Information about additional program areas is available on OEHHA’s website.

==Results and Applications of OEHHA's science==
Some of OEHHA's most recognizable contributions to public and environmental health are:

- The California Communities Environmental Health Screening Tool (CalEnviroScreen) has helped invest over 6 billion dollars in California communities facing pollution and poverty.

- OEHHA's first-of-its-kind extreme heat early warning tool, CalHeatScore, was launched in 2025 and is used by individuals and leaders to prepare for high temperatures.

- OEHHA’s published a report linking synthetic food dyes to hyperactivity and other neurobehavioral effects in children, which has been followed by efforts banning or limiting synthetic food dyes in California, other states, and at the federal level.

- OEHHA studies have shown associations between heat and a variety of adverse health outcomes, including deaths, adverse birth outcomes (i.e. preterm delivery, low birth weight, and still birth), and increased emergency room visits and hospitalizations for cardiovascular, respiratory, mental health, kidney, liver, and urinary system outcomes. OEHHA’s studies have also identified populations that may be more vulnerable to heat-related deaths and illnesses, including older adults, pregnant people, infants and children, and people of color.

**Problem to work on**
According to the passage on OEHHA's contributions, in what year was CalHeatScore launched?

[Dataset records]
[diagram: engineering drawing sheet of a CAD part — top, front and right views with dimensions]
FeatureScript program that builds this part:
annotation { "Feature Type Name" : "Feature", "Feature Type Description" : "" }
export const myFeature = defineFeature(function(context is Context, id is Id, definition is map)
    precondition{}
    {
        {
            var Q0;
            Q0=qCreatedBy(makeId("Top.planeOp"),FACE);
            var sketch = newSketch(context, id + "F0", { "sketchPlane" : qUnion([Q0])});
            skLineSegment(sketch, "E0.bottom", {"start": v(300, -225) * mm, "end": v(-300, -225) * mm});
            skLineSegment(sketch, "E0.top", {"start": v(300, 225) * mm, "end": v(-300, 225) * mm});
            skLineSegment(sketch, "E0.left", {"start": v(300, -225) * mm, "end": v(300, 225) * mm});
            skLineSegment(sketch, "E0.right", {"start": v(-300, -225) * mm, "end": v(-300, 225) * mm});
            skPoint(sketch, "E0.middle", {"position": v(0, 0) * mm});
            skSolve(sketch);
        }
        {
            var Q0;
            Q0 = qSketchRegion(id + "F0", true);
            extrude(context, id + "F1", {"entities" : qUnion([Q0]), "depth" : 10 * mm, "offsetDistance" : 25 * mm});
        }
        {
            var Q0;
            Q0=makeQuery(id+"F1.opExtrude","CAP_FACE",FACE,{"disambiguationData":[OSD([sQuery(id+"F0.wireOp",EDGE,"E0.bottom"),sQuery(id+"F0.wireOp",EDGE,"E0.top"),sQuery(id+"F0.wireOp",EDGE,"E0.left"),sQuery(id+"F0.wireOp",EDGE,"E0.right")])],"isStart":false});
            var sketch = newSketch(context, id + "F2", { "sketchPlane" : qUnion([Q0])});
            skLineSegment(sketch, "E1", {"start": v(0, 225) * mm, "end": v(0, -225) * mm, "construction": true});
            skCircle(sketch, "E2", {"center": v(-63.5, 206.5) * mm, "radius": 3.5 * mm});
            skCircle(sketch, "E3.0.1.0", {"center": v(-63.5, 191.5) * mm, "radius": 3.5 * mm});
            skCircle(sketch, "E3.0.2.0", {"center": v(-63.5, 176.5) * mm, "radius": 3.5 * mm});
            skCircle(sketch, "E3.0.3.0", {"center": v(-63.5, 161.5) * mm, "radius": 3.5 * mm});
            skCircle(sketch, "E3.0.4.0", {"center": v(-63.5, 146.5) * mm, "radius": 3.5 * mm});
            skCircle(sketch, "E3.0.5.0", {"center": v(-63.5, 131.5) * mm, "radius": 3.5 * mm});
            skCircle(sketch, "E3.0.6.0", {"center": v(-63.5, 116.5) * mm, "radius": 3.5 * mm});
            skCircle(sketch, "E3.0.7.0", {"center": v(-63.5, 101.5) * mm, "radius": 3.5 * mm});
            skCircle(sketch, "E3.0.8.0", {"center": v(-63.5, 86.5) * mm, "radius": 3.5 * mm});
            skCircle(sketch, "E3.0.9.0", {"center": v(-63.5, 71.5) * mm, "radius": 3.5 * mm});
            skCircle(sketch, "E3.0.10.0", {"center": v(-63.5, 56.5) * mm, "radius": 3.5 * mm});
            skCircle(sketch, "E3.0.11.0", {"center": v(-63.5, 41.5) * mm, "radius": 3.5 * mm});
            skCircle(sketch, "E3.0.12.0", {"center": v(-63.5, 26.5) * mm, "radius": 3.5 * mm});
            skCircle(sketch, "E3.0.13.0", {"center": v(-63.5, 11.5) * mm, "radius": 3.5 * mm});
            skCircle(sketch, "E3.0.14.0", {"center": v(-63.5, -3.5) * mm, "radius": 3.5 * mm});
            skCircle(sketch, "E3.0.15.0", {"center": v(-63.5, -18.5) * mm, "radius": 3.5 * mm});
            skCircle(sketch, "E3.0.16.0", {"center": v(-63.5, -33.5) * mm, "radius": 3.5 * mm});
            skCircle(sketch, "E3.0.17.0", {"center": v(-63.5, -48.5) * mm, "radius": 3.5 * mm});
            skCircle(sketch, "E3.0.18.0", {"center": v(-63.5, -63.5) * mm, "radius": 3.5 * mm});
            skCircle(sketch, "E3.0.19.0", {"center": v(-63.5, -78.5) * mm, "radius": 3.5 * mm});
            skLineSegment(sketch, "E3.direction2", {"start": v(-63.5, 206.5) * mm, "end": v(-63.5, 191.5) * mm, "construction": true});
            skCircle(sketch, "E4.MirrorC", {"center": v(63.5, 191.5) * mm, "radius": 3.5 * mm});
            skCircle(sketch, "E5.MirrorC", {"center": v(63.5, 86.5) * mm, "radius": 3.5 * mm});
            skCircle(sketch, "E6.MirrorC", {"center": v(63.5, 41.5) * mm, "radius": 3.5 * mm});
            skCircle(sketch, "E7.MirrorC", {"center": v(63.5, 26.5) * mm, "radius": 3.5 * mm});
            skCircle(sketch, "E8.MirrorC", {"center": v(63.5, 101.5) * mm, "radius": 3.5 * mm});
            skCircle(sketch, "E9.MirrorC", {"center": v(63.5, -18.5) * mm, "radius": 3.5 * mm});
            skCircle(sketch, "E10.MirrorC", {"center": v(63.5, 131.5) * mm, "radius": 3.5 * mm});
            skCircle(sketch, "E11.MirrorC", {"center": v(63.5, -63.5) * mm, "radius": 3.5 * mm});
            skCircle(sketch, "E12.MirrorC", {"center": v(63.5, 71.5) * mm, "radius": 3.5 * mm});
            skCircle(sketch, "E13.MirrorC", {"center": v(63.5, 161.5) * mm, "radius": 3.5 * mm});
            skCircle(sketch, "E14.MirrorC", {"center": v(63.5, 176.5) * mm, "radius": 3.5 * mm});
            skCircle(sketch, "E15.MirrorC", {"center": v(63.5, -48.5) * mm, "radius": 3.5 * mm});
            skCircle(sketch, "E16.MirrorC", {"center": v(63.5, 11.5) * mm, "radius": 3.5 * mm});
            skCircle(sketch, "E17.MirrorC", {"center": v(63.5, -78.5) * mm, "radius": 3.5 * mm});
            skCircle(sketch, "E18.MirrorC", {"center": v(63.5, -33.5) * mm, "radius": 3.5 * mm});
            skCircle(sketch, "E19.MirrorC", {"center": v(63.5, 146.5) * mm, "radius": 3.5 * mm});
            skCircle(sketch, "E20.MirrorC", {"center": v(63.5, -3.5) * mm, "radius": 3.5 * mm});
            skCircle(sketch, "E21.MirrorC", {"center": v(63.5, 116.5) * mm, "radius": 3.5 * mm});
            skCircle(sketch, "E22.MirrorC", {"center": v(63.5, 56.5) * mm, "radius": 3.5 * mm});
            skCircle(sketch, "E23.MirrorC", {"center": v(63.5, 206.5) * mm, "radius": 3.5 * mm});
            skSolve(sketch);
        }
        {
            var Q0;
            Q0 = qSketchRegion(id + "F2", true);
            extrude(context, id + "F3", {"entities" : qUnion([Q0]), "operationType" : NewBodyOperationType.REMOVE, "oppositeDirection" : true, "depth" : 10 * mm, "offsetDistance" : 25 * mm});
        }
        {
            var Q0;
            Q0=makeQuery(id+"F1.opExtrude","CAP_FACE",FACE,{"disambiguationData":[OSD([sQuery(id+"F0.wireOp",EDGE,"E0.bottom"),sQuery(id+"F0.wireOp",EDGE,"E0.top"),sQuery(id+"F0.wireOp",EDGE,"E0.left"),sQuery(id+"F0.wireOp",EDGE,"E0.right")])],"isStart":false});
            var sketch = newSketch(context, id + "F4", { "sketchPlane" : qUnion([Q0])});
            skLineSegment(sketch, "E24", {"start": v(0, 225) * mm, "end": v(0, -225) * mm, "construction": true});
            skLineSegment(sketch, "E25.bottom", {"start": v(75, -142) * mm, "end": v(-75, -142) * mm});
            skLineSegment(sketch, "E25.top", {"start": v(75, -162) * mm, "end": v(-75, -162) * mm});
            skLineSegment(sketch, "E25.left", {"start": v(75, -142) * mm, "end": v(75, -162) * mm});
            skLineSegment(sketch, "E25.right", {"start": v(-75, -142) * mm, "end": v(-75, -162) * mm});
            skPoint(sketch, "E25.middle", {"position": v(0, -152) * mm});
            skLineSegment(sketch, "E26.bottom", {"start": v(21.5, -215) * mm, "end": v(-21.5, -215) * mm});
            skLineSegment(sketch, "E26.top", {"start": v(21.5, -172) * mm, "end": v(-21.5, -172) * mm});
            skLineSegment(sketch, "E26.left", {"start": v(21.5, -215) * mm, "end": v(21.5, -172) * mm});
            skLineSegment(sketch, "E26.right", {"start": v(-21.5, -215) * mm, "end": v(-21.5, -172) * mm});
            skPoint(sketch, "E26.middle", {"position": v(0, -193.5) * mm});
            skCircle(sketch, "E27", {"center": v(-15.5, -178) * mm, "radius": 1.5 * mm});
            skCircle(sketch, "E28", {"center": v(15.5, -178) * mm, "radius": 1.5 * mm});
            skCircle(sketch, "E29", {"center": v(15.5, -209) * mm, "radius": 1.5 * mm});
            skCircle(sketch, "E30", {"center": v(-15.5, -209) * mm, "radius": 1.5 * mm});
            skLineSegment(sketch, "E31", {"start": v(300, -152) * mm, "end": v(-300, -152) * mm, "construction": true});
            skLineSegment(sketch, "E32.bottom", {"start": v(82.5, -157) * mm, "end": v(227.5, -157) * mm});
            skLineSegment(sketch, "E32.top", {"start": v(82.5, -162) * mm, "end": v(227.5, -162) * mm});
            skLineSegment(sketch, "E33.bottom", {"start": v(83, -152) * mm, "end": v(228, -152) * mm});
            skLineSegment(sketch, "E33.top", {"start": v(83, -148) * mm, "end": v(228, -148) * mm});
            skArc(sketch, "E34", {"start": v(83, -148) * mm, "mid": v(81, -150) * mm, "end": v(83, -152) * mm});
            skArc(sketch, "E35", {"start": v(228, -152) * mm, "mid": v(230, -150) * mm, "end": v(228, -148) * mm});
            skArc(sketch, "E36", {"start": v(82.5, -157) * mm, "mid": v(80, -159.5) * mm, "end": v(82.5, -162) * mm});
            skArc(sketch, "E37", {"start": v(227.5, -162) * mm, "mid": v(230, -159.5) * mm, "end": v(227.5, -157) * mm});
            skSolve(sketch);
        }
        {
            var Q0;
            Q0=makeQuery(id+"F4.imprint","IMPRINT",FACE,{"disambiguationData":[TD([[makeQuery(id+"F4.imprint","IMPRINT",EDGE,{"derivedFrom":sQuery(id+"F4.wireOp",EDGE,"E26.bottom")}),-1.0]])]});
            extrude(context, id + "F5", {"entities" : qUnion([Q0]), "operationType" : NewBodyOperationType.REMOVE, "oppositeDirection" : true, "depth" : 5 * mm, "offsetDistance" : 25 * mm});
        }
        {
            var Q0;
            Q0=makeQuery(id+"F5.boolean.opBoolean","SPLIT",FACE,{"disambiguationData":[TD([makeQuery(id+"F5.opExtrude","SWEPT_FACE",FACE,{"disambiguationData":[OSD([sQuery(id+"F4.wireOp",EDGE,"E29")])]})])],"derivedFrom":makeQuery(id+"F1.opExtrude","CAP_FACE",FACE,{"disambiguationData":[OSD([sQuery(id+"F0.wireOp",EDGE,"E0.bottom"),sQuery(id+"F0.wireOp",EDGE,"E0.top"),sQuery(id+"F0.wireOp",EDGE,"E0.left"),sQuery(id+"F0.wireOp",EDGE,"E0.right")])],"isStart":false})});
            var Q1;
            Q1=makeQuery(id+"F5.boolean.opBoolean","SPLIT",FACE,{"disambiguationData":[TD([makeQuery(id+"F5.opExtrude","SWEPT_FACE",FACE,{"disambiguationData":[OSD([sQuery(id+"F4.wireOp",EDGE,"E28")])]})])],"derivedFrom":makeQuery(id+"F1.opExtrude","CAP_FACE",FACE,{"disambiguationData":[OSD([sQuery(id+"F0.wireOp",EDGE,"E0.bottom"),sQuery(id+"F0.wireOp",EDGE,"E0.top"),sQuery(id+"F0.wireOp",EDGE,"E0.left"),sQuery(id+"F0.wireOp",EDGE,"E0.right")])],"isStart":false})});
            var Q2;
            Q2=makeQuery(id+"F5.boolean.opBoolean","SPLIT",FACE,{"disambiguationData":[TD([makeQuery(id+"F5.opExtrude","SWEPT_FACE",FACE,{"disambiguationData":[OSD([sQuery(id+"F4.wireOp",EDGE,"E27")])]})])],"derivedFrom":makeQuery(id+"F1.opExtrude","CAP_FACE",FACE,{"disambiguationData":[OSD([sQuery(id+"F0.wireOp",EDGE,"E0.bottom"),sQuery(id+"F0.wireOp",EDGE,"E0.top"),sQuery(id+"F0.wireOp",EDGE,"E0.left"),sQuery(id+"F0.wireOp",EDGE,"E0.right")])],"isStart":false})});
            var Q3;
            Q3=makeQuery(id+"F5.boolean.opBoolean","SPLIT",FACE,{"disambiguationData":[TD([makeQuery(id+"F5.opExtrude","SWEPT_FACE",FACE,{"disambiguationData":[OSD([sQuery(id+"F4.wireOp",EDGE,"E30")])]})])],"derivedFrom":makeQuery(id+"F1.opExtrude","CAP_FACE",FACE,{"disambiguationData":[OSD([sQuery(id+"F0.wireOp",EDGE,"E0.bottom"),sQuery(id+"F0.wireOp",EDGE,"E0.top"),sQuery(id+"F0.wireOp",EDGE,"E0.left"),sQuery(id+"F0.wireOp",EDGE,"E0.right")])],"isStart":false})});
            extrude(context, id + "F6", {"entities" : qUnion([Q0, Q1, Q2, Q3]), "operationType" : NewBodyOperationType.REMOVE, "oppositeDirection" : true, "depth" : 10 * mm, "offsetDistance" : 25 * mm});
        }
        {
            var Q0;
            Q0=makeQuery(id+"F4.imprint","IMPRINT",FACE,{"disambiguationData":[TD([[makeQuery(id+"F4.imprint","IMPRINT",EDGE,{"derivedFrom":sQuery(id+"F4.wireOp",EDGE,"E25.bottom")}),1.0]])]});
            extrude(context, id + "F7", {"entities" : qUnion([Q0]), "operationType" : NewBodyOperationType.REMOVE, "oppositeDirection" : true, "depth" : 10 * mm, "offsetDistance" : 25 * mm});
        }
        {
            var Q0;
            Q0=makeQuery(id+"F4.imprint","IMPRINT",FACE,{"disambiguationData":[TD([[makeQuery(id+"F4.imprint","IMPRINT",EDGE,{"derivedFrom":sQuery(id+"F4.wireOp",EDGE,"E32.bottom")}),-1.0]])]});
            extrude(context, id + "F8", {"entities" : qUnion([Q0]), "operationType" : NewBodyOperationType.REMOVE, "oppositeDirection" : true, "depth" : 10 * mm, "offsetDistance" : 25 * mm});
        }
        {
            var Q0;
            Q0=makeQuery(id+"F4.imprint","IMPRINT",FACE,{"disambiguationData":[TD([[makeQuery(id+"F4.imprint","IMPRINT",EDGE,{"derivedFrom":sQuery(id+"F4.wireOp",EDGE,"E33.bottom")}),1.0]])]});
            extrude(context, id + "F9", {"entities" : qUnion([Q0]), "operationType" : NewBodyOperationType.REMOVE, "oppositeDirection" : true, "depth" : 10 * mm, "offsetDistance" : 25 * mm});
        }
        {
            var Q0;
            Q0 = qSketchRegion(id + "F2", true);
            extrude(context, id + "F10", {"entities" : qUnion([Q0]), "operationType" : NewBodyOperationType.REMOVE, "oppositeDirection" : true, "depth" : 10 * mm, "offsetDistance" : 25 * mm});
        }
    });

**Reply**
2025